Keeping Balance Despite a FullSchedule
- eileenmariagarcia
- Apr 14
- 2 min read

It took 2 weeks of being back as a CEO (as an interim) to return to bad habits of skipping lunch, working at night, saying yes to more meetings than I have capacity for, and missing more workouts per week than I managed to sneak in. The momentum towards a perpetual sprint is real, even if I know better and have already traveled the path of overworked CEO and burn out.
Part of what I value in serving as an interim, is it thrusts me right back into the hot seat of the nonprofit staff experience, helping inform my client work, and ensuring the strategies I promote are ones that I have directly tested within the current nonprofit landscape.
So what works in countering a feeling of perpetual urgency? While acknowledging that balance will always take mindfulness for me, here is what I find allows me to create space in my workweek:
• No to-do lists: A list of things that I am supposed to take care of at some point I find just creates a feeling of overwhelm and the added inefficiency of needing to take time to prioritize whenever the list gets pulled out. If I need to do something, I calendar when I will get it done – not the deadline, but rather when I will actually do the work.
• Schedule what I need: Without intervention, my calendar easily is consumed by meeting upon meeting.

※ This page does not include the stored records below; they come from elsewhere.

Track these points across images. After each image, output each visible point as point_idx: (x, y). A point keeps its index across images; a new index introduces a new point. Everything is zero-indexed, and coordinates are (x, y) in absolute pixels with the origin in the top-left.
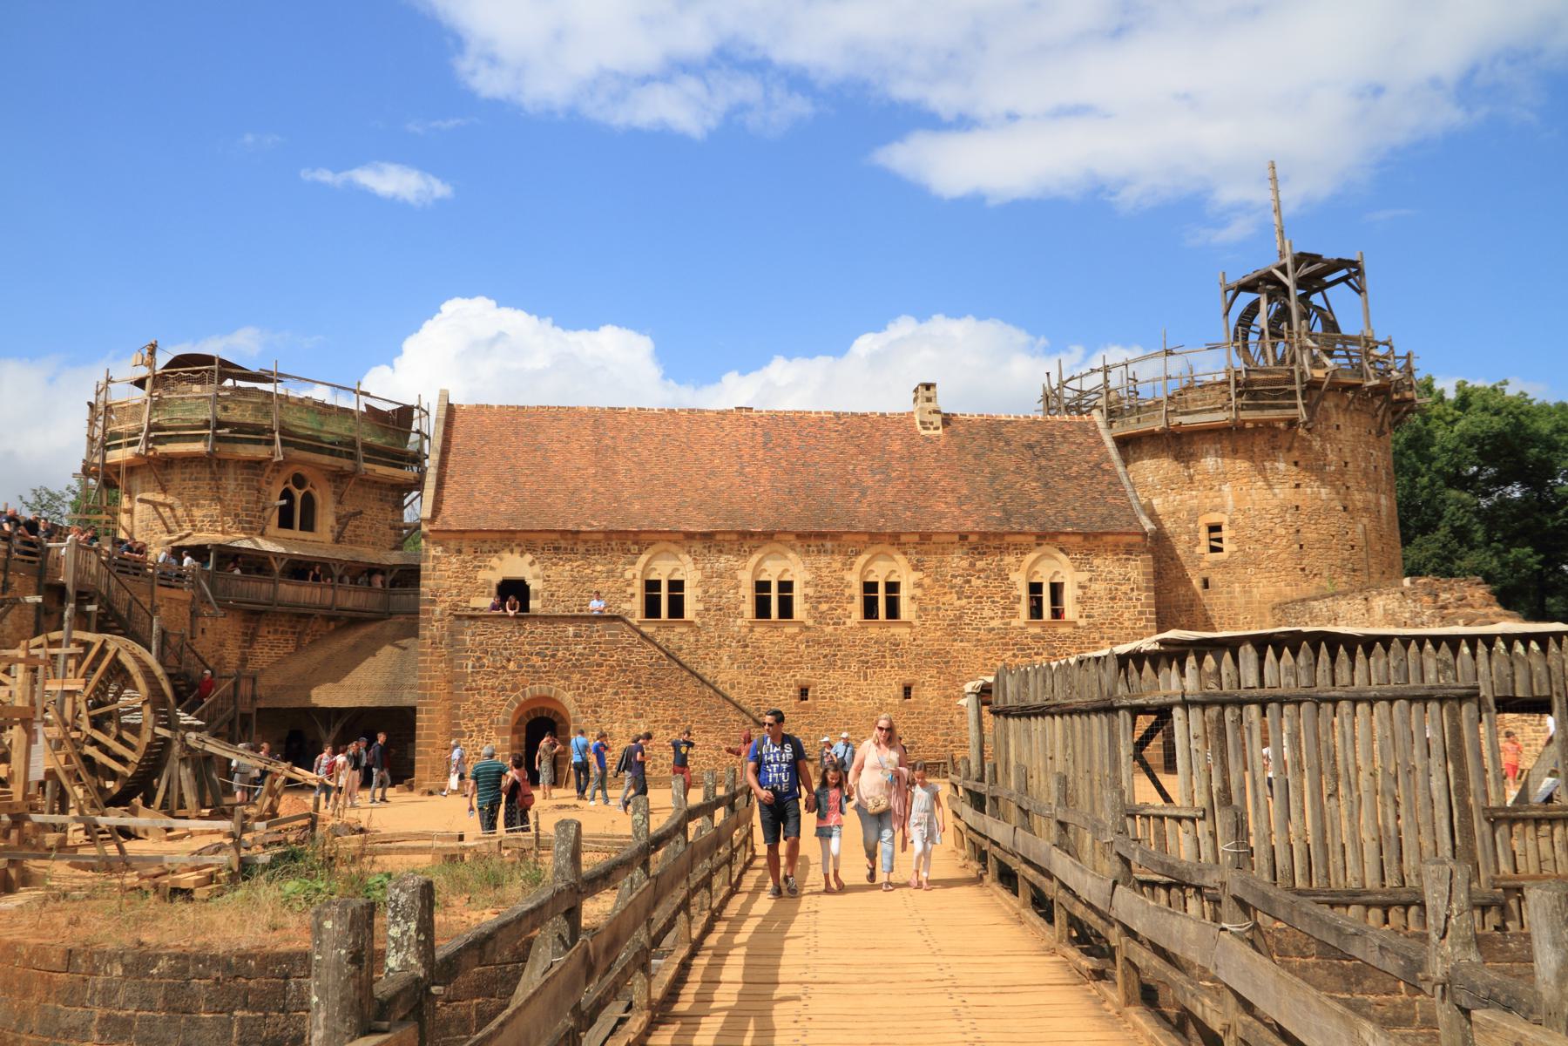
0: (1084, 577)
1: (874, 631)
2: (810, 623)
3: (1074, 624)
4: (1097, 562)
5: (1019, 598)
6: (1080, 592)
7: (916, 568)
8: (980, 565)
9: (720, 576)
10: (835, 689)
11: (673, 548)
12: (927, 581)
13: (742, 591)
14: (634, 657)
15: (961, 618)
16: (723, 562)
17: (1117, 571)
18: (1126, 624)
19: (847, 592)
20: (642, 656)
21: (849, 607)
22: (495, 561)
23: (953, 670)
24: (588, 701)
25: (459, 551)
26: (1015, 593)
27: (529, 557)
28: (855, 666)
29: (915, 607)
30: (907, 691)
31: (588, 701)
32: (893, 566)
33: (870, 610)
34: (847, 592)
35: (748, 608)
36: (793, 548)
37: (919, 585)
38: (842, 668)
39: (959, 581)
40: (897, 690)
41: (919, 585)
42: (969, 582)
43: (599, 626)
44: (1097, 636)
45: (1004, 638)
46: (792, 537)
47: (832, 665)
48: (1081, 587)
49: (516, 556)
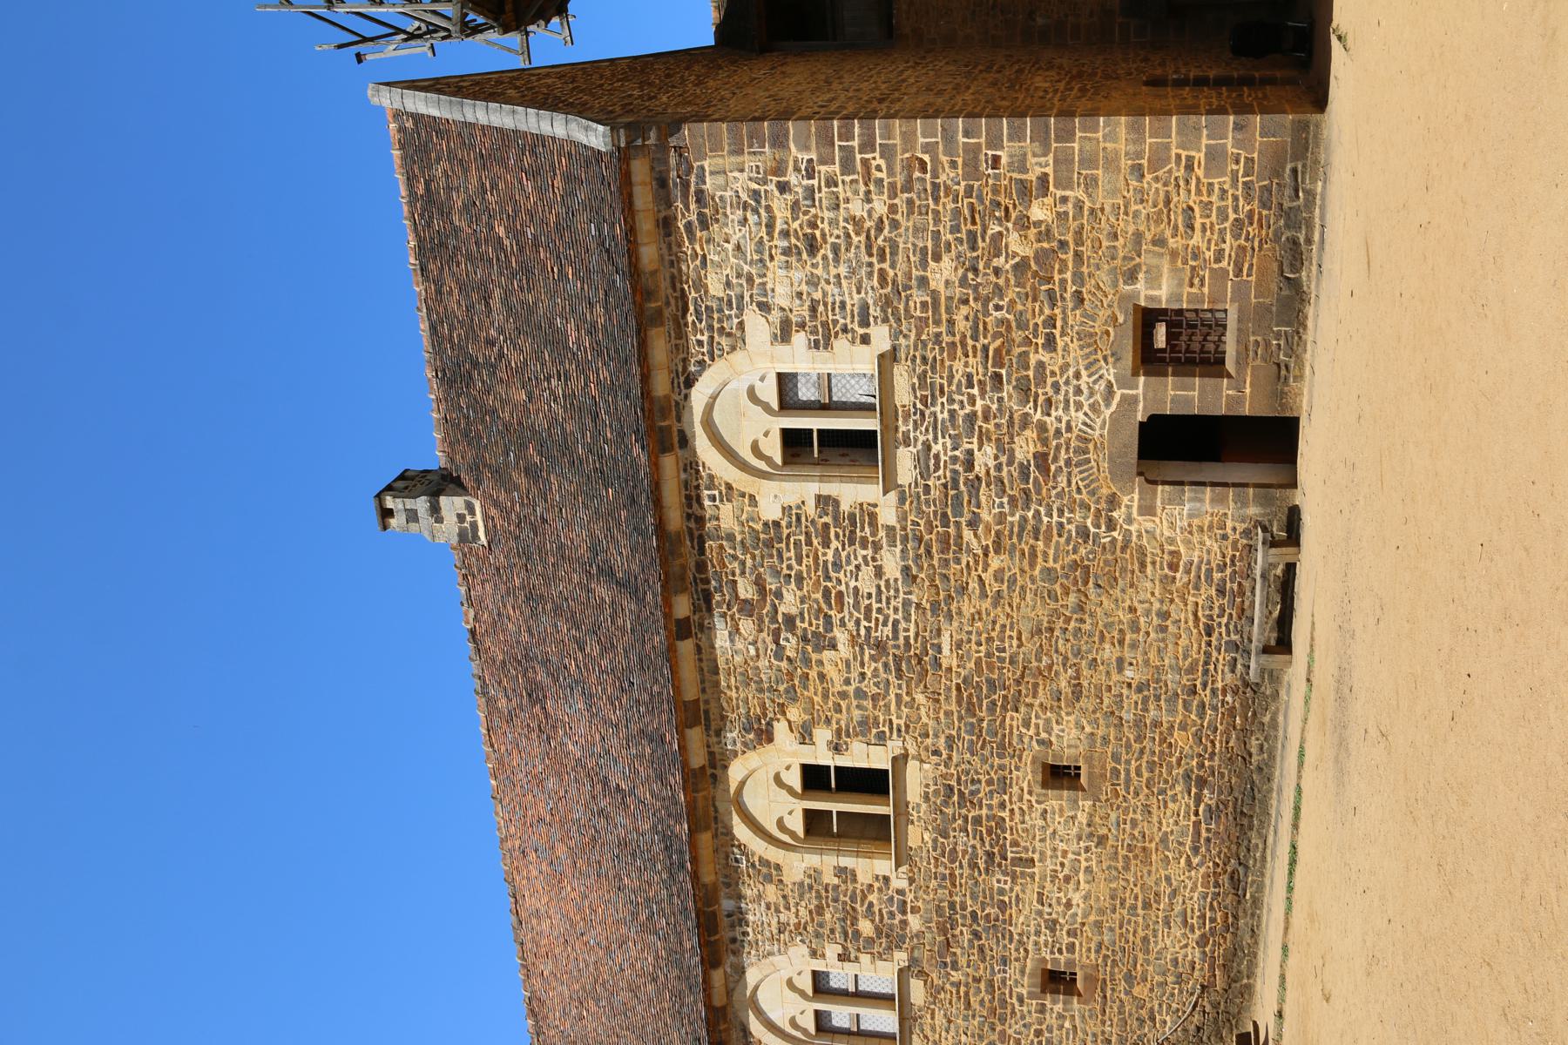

I schedule in my working time (i.e., time for completion of tasks), and I schedule in break times. When I absolutely can’t avoid an overpacked day or have upcoming travel, I make sure to block some time the day before and after to catch up and refocus.
• Automate breathing room: I love the efficiency of scheduling tools like Calendly, but with links to my calendar floating seemingly everywhere, the two features I find invaluable are the Notice feature (under Availability, under Date-Range) that prevents last-minute meetings from popping up unexpectedly without time for preparation and the Buffer (under More Options, under Limits & Buffers) that sets a break between meetings.
• Shorter meetings: I used to be a firm believer in the 60-minute meeting. I now schedule most individual meetings for 30 minutes and find it works just as well.
And the beautiful part of all this is as soon as I take the reins on how I spend my time, not only do I feel loads better, but I am also more effective – more present to those I am working with and better able to see solutions that otherwise are obscured by being so very busy.